São Paulo, sábado, 10 de janeiro de 1998.




Texto Anterior | Próximo Texto | Índice

Um momento da consciência

CARLOS HEITOR CONY
Colunista da Folha

De um lado havia a maioria que condenava um homem. De outro, aquilo que Anatole France chamaria de "consciência humana". Émile Zola, apesar de ser considerado o sucessor de Balzac no romance do século 19, era tido como imoral e traidor da França (ele havia escrito "La Déblâcle", sobre o desastre francês na guerra de 1870). Quando começou o Caso Dreyfus, estava em Roma, colhendo material para escrever a trilogia que incluía Paris e Lourdes.
Não deu maior importância ao caso. Quando voltou de Roma, surgiu uma dúvida sobre o túmulo de Voltaire no Panteão. Dizia-se que ali não estavam os restos mortais do escritor, mas um monte de pedras. Uma comissão foi averiguar, abriram o túmulo, eram ossos mesmo. Zola fazia parte do grupo e reparou que, em cima do túmulo, estava a inscrição que Voltaire escolhera para seu epitáfio: "Ele defendeu Calas".
Em 1762, num conflito religioso, Jean Calas e outros foram presos como huguenotes e sacrificados. Voltaire soltou um brado que fez a Europa estremecer.
Zola havia escrito bem antes de explodir o caso Dreyfus: "A defesa de Jean Calas ficou sendo um dos grandes documentos da nossa civilização. Egoísta e cético, vivendo tranquilamente em seu castelo perto de Berna, Voltaire não ficou indiferente diante da injustiça". E acrescentava: "Ser incapaz de ler um jornal sem empalidecer de cólera! Sentir a contínua e irresistível necessidade de gritar bem alto aquilo que pensamos, principalmente quando somos os únicos a pensar assim!".
Era o roteiro de uma escalada que, na devida hora, levaria Zola a ter um túmulo ao lado de Voltaire, no Panteão da glória francesa.
Sua participação no Caso Dreyfus foi gradual. Ele escrevera três artigos para o "Figaro", denunciando as fraudes processuais e a conspiração oficial para que o Exército não ficasse desmoralizado pelo julgamento iníquo que condenara o capitão judeu. Já se sabia quem havia escrito o borderô, corpo de delito da traição que dera início ao processo.
Mas estava longe a hipótese do Exército libertar e recuperar a honra de Dreyfus, que continuava preso na Ilha do Diabo.
Morreu Alphonse Daudet, um dos maiores amigos de Zola. Ele falava diante do túmulo quando uma pedra bateu-lhe na testa: "Morra Zola, o traidor"! E ele havia apenas escrito três artigos quase rotineiros.
Daí em diante, Zola sentiu que tinha de ir em frente. Era a consciência do homem contra a violência, contra o arbítrio, contra a injustiça.

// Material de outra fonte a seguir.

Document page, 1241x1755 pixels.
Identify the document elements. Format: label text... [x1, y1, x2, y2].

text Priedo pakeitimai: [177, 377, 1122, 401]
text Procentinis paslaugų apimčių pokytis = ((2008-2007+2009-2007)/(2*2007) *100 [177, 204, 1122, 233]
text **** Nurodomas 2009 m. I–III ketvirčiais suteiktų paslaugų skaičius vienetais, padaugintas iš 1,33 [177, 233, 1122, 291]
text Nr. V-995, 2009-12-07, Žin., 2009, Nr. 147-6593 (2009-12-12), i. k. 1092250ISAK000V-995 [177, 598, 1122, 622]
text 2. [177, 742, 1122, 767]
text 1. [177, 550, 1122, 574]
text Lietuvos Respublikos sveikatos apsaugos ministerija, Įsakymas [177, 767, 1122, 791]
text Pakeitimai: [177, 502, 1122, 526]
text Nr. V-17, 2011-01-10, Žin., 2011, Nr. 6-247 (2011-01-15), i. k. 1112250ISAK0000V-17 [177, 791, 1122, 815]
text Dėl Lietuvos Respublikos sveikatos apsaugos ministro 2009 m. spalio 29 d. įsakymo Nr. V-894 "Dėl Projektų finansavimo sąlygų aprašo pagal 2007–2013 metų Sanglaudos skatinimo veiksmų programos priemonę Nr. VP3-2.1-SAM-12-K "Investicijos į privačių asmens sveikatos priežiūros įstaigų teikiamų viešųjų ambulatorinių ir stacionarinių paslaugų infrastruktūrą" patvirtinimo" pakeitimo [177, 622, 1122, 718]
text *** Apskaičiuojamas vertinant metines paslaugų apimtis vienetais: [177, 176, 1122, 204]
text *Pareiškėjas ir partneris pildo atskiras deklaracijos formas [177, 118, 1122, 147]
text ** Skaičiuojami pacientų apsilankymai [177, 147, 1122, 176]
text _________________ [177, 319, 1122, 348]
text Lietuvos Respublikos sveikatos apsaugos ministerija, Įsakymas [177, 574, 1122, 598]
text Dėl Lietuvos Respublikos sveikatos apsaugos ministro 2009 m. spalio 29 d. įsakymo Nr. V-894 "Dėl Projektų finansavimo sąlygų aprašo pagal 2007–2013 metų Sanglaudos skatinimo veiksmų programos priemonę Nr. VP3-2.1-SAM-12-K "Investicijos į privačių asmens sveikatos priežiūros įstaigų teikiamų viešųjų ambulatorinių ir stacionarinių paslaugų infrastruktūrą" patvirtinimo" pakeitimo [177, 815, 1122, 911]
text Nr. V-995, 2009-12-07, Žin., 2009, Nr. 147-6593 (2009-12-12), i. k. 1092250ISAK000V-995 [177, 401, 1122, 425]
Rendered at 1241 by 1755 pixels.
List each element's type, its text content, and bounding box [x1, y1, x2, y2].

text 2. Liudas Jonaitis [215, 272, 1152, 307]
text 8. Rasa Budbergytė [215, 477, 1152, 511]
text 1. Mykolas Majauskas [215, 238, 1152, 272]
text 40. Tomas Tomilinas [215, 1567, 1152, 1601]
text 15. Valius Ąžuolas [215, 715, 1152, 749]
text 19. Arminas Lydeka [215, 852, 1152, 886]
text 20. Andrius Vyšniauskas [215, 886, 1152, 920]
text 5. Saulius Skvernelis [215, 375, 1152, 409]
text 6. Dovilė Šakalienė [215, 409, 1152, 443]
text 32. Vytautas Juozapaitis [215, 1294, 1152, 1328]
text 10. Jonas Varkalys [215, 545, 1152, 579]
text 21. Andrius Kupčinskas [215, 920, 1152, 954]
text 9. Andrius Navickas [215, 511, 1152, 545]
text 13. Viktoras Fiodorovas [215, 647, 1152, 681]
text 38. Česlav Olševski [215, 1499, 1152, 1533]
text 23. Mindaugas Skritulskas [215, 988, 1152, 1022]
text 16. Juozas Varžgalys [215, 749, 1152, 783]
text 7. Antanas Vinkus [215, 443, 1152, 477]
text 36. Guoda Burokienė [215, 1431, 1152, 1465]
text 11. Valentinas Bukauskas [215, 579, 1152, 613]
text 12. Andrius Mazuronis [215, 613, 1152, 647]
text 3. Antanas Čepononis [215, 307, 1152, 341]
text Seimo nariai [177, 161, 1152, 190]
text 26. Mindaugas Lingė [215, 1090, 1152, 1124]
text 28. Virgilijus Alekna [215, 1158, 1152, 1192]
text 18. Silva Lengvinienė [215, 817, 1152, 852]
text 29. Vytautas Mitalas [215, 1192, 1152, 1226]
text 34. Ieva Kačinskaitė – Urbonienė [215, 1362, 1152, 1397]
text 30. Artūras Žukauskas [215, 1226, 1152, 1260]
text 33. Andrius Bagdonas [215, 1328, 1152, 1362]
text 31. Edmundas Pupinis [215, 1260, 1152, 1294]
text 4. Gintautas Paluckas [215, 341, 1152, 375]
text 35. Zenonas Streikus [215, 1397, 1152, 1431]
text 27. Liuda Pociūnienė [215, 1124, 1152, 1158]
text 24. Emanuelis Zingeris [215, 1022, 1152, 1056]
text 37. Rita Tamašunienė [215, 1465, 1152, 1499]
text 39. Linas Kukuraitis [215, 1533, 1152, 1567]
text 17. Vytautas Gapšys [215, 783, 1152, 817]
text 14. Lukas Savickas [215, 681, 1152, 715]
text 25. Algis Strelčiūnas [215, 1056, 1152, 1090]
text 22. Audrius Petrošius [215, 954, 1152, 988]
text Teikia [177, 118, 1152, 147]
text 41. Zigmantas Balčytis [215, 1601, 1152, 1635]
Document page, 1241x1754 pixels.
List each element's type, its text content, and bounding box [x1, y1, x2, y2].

Formara-se um grupo de aliados, entre os quais Clemenceau, que lhe abriu a primeira página do "L'Aurore".
O texto original que Zola enviou à redação tinha um título formal: "Carta a M. Felix Faure, presidente da República". Mas Clemenceau prestou atenção ao trecho final da carta. Zola iniciava cada parágrafo com "Eu acuso...". O mais importante artigo já escrito na imprensa ganhava o título que passou à história.
O caso Dreyfus não acabou com a carta de Zola. Mas a revisão do processo tornou-se inevitável. Ele foi processado, exilou-se em Londres, sofreu infâmias, foi chamado de romancista menor e vazio, embora tivesse escrito duas obras-primas da literatura mundial: "Germinal" e "L'Assommoir".
Como Voltaire, ele arriscou a vida em defesa de um inocente. Momento da consciência de um homem, Zola não defendeu apenas um inocente, mas lavou a honra da humanidade.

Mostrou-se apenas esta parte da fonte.